On Mar 5, 11:11*am, Cecil Moore wrote:
Keith Dysart wrote:
On Mar 4, 10:27 pm, Cecil Moore wrote:
Keith Dysart wrote:
Thus these examples do not demonstrate that the reflected power
is dissipated in the source resistor.
There are no reflections at the source so the reflected
energy flows through the source resistor. There is no
interference to redistribute any energy. There is no
other place for the reflected energy to go.

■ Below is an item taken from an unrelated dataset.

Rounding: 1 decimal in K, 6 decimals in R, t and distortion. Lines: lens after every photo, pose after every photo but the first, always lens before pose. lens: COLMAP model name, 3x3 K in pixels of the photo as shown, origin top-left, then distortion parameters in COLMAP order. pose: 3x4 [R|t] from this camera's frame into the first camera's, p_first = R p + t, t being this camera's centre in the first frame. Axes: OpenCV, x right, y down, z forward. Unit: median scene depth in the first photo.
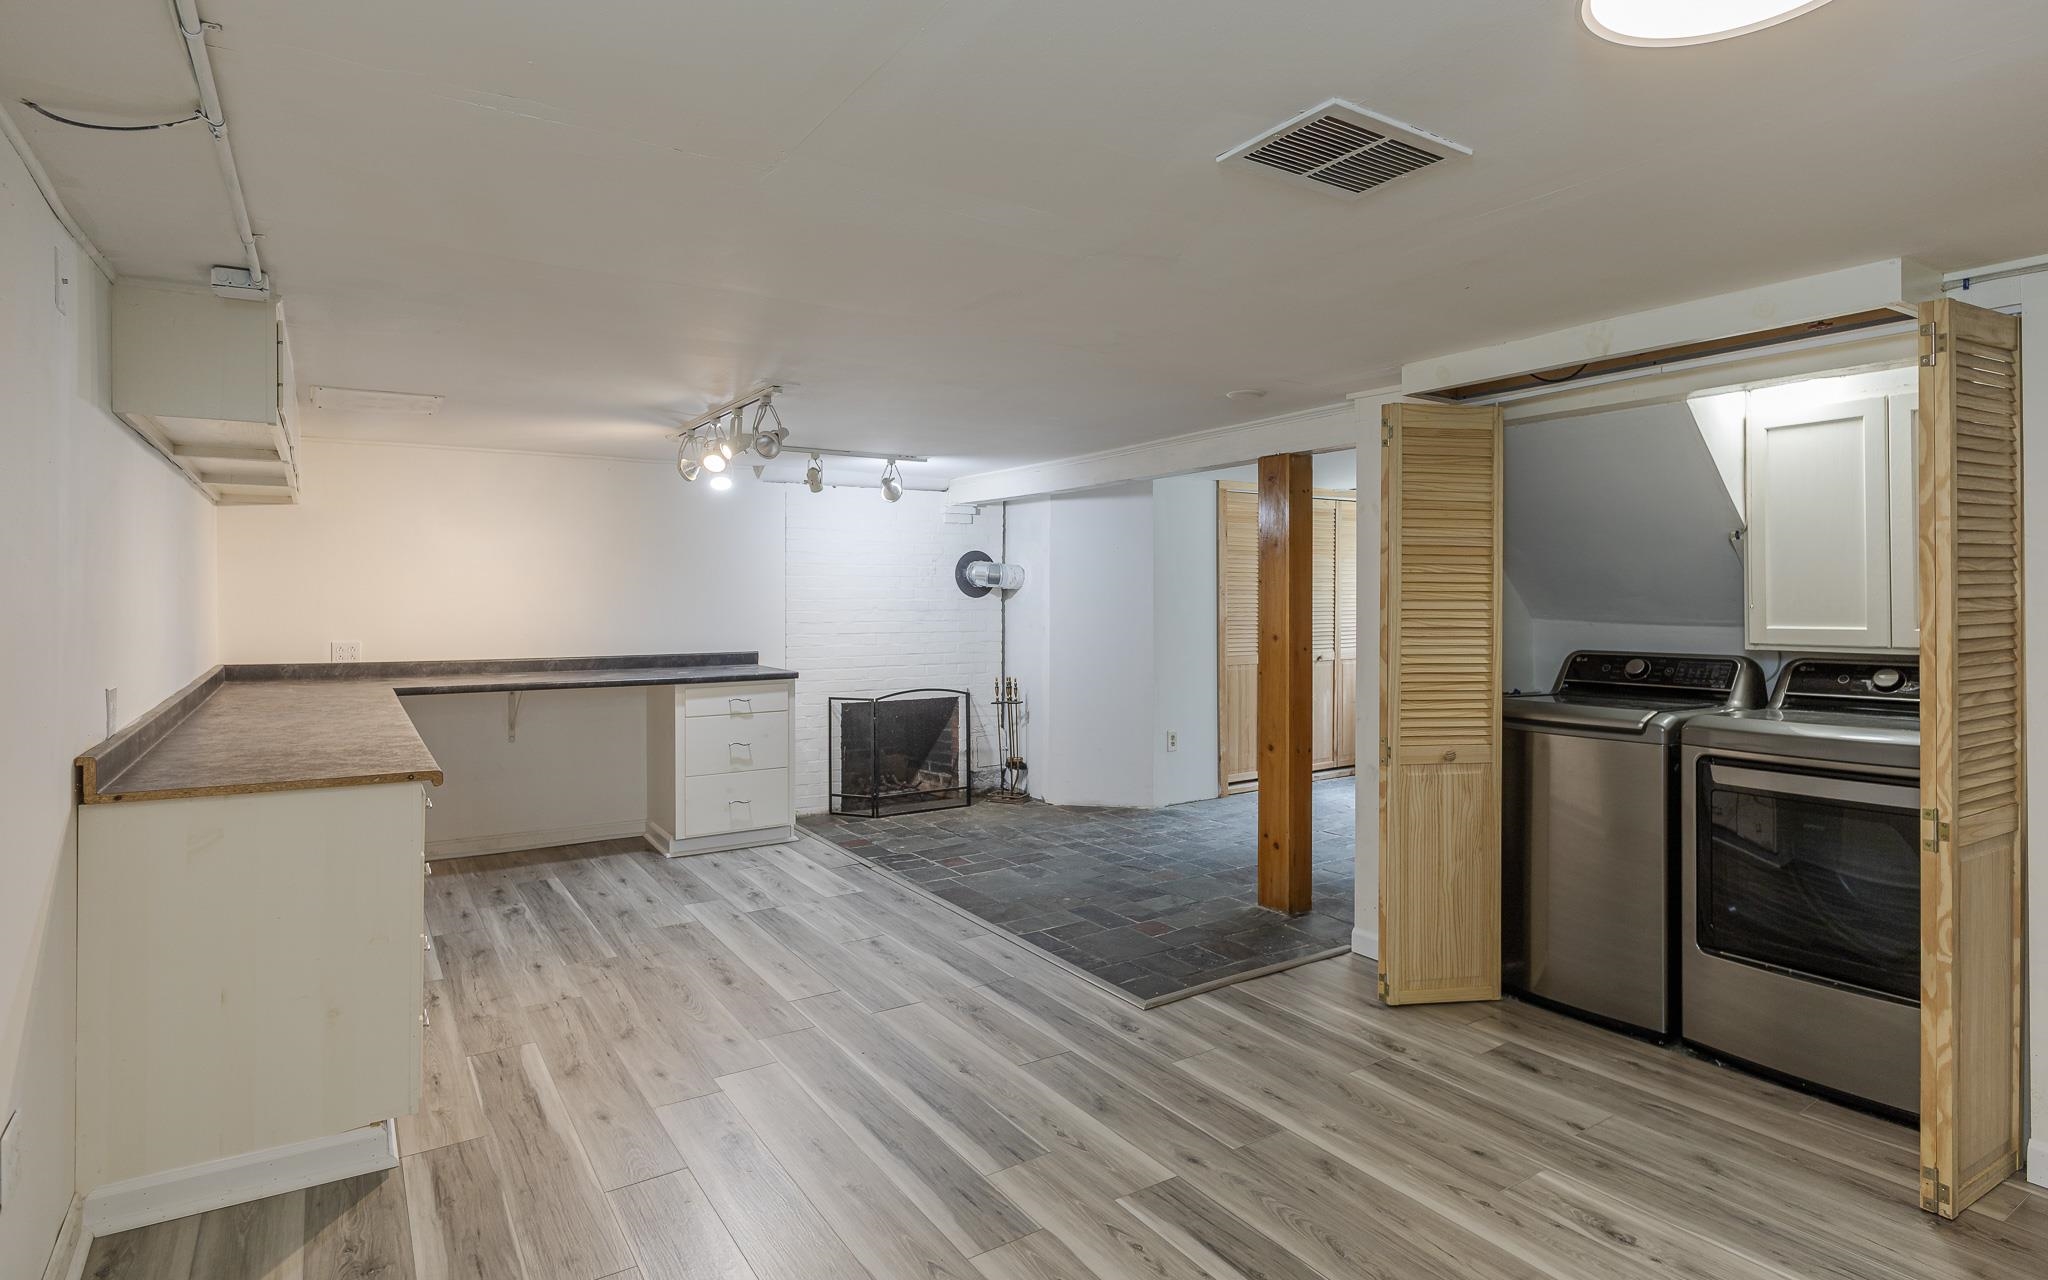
lens RADIAL K [[1043.1, 0, 1030.8], [0, 1043.1, 594.0], [0, 0, 1]] dist [0.000004, -0.000056]
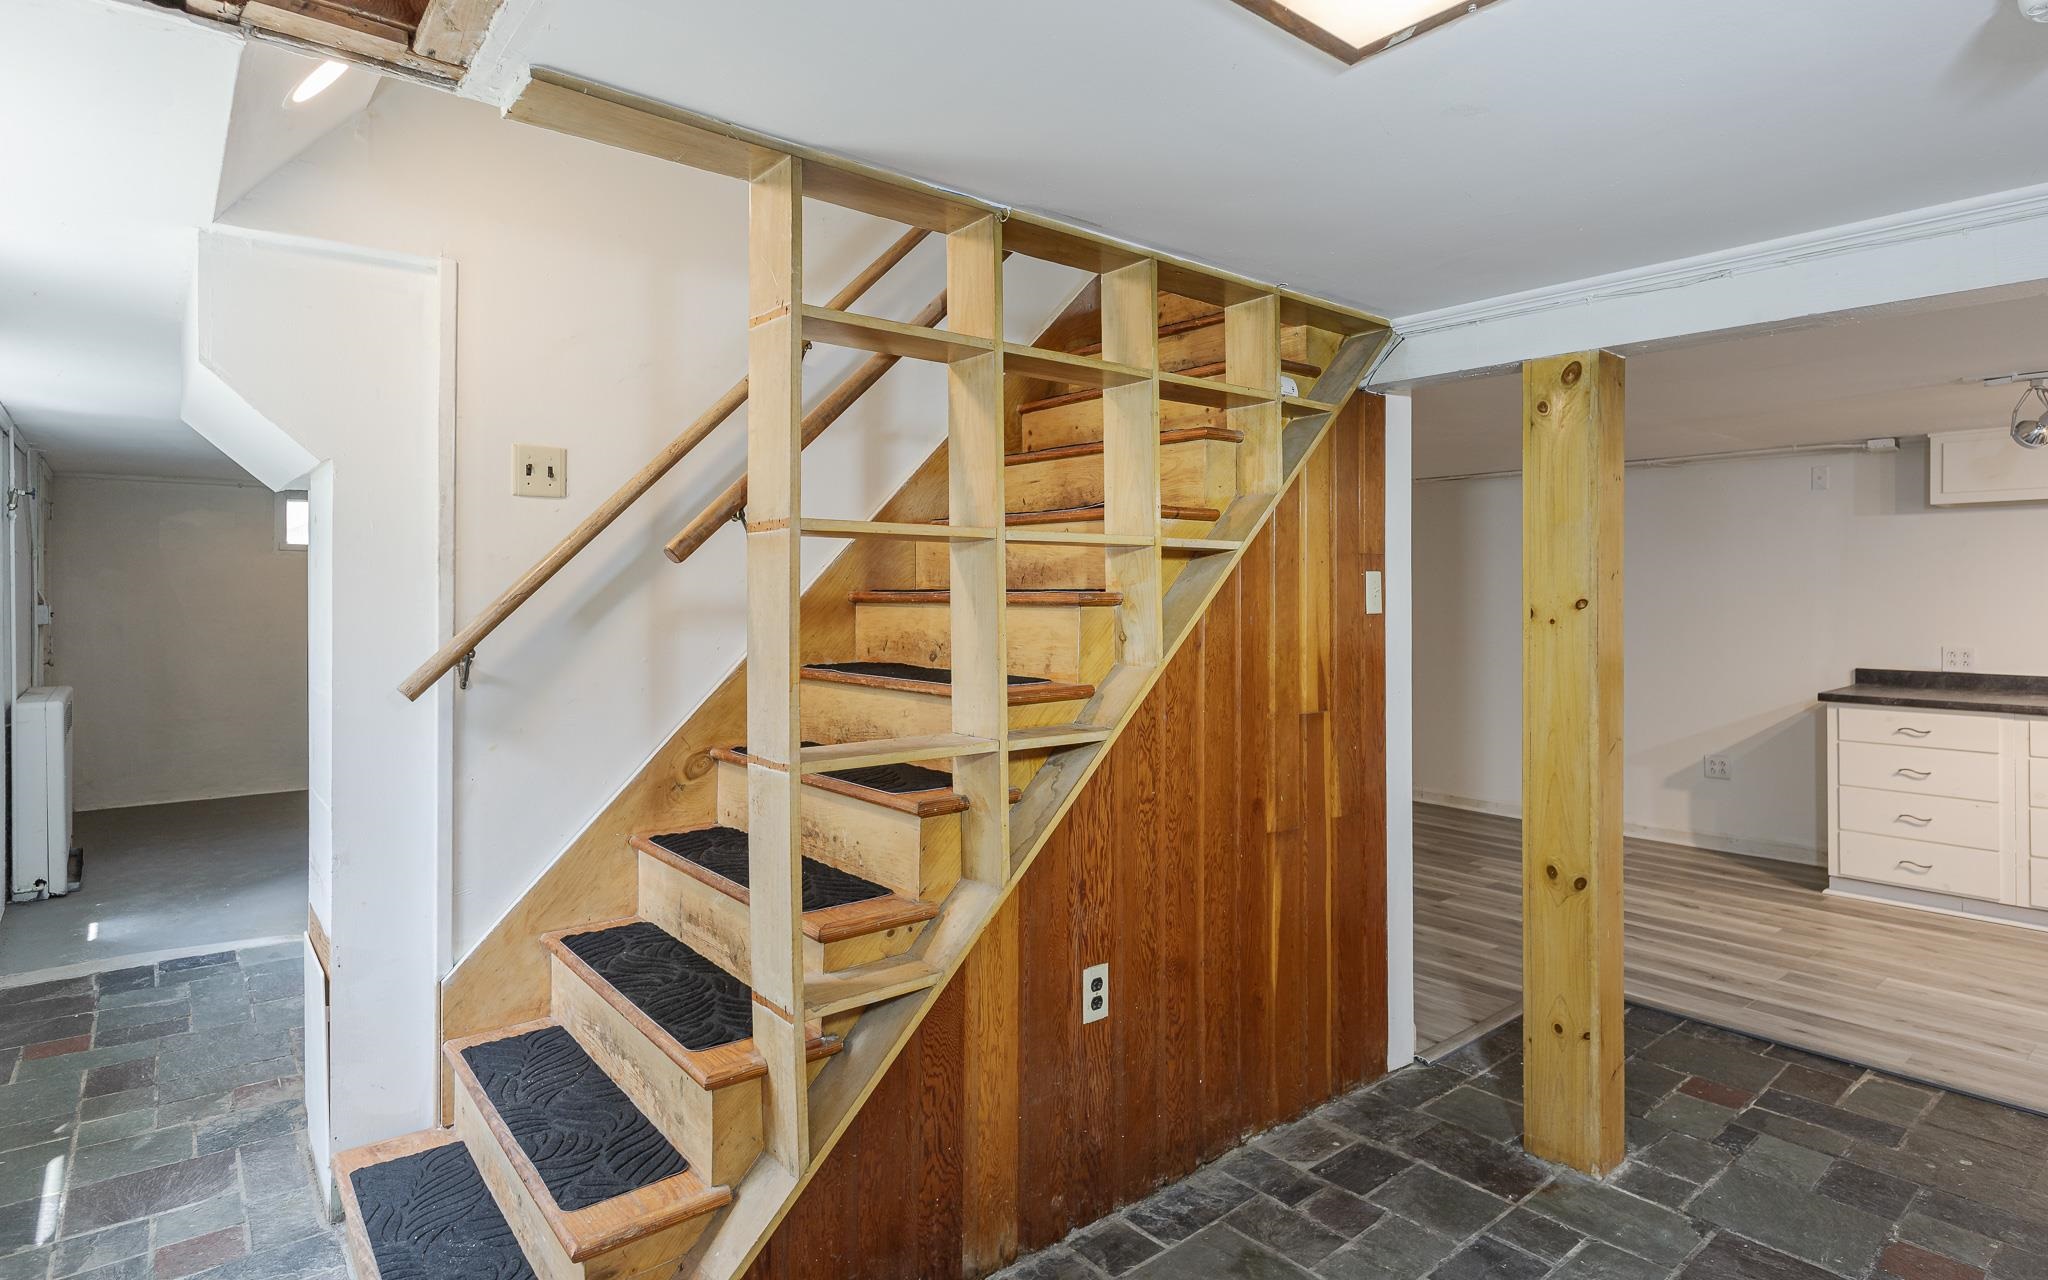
lens RADIAL K [[1043.1, 0, 1030.8], [0, 1043.1, 594.0], [0, 0, 1]] dist [0.000004, -0.000056]
pose [[-0.993838, 0.004453, -0.110753, 0.717190], [0.005029, 0.999975, -0.004918, -0.009029], [0.110728, -0.005445, -0.993836, 1.835135]]
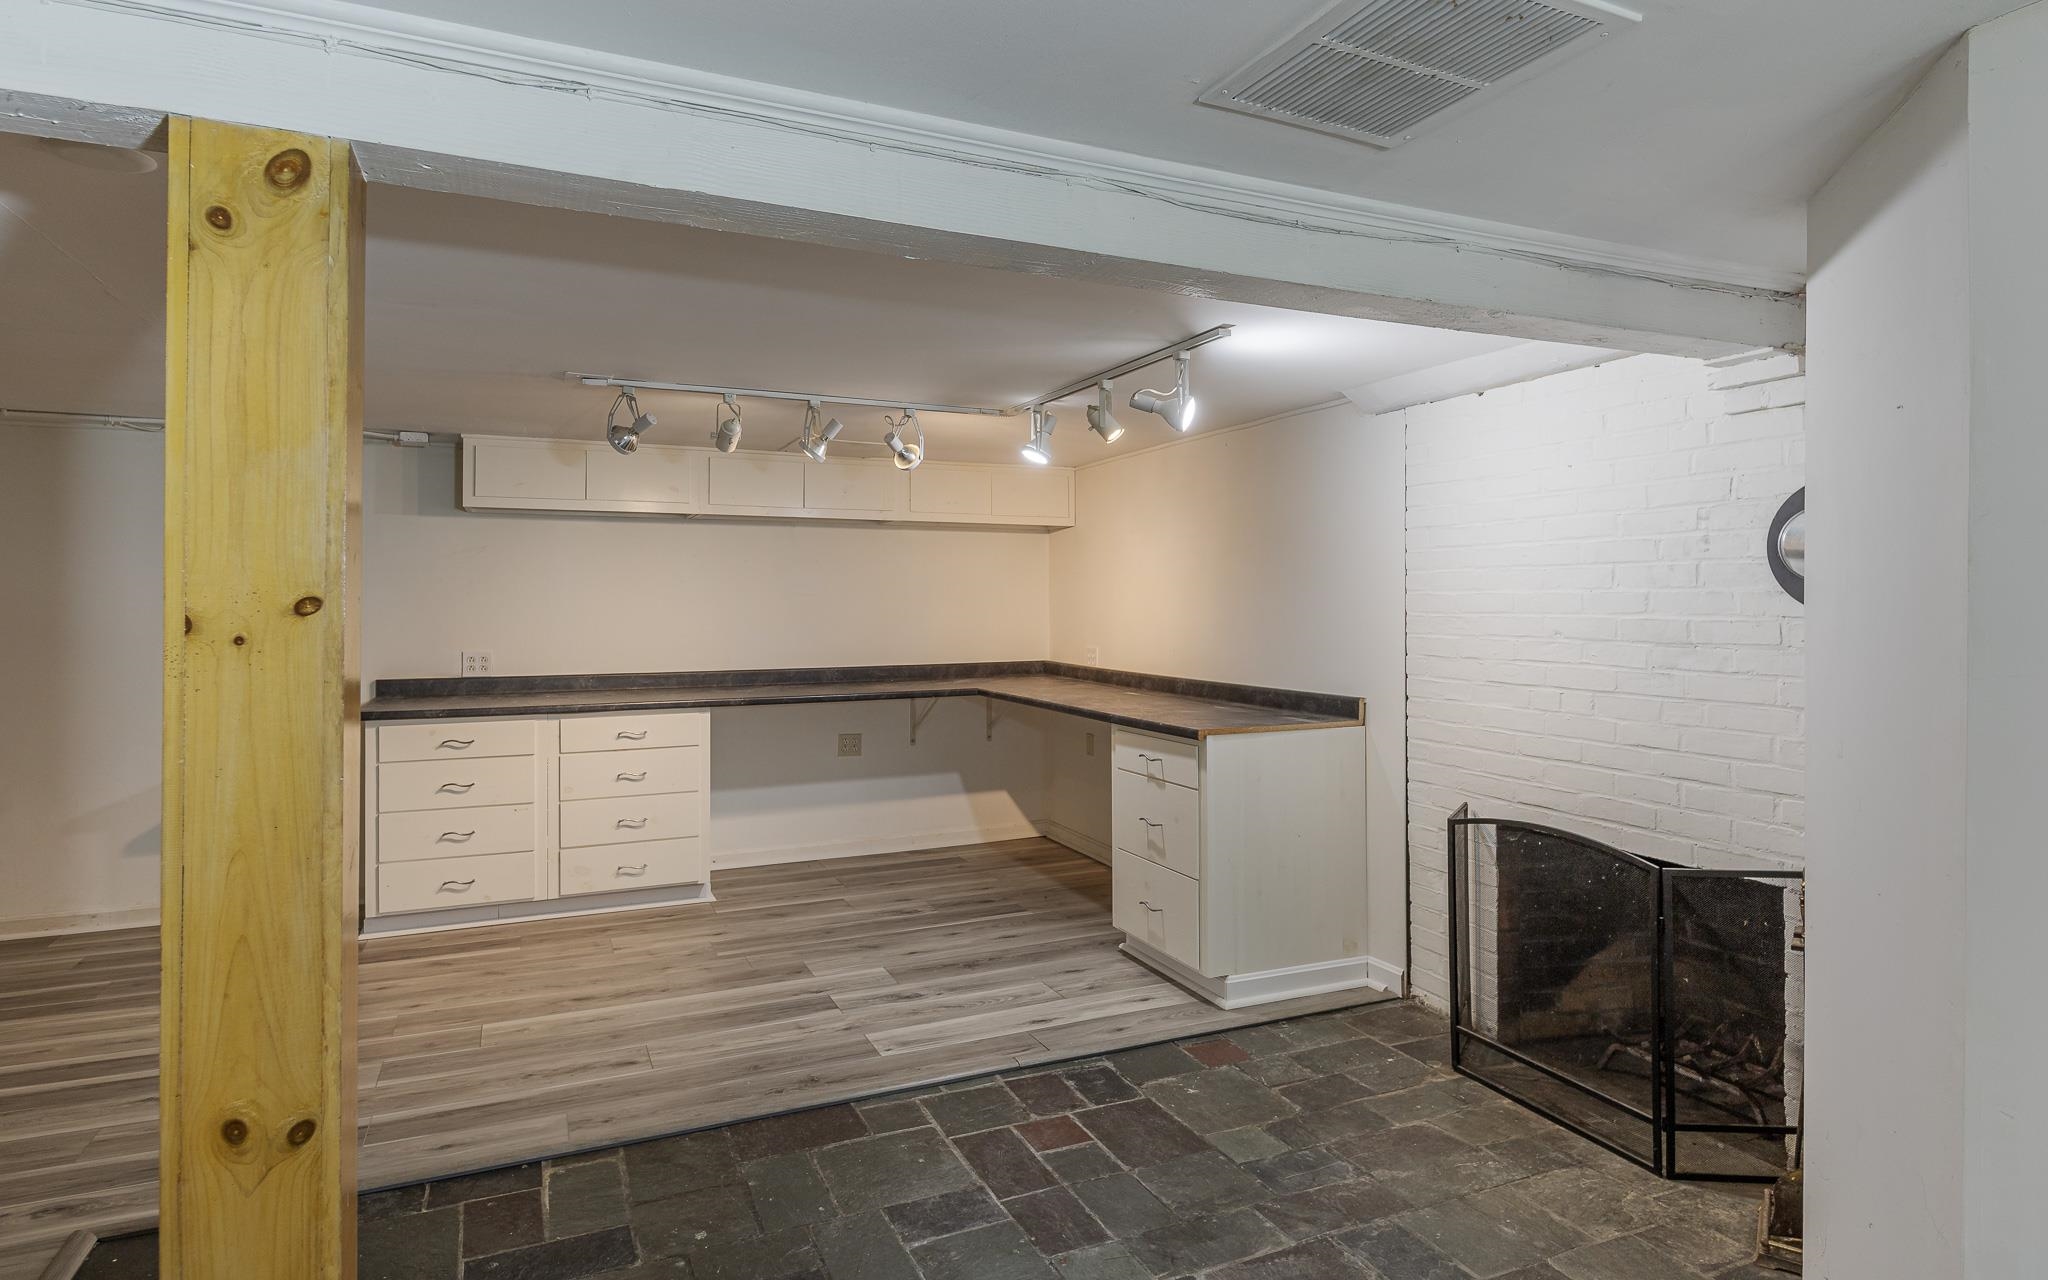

That is the conundrum, isn't it?

And yet the analysis of instantaneous energy flows definitely
shows that the reflected energy is not the energy being dissipated
in the source resistor.

Your analysis seems to be flawed. You are adding average
power terms to instantaneous power terms which is mixing
apples and oranges.

I do not think that is the case.

The expression for instantaneous power in Rs before the reflection
(or, if you prefer, when a 50 ohm load is used), is

Prs(t) = 50 + 50cos(2wt)

It is trivial to compute the average of this since the average
of a sine wave is 0, but that does not make the expression the
sum of an average and an instantaneous power.

As an exercise, compute the power in a 50 ohm resistor that has
a 100 volt sine wave across at, that is
V(t) = 100 cos(wt)

You will find the result is of the form shown above.

So when you add the instantaneous power in Rs before the reflection
arrives with the instantaneous power from the reflection it will
not sum to the instantaneous power dissipated in Rs after the
reflection returns.

Thus conveniently showing that for this example, the reflected
power is not dissipated in Rs.

...Keith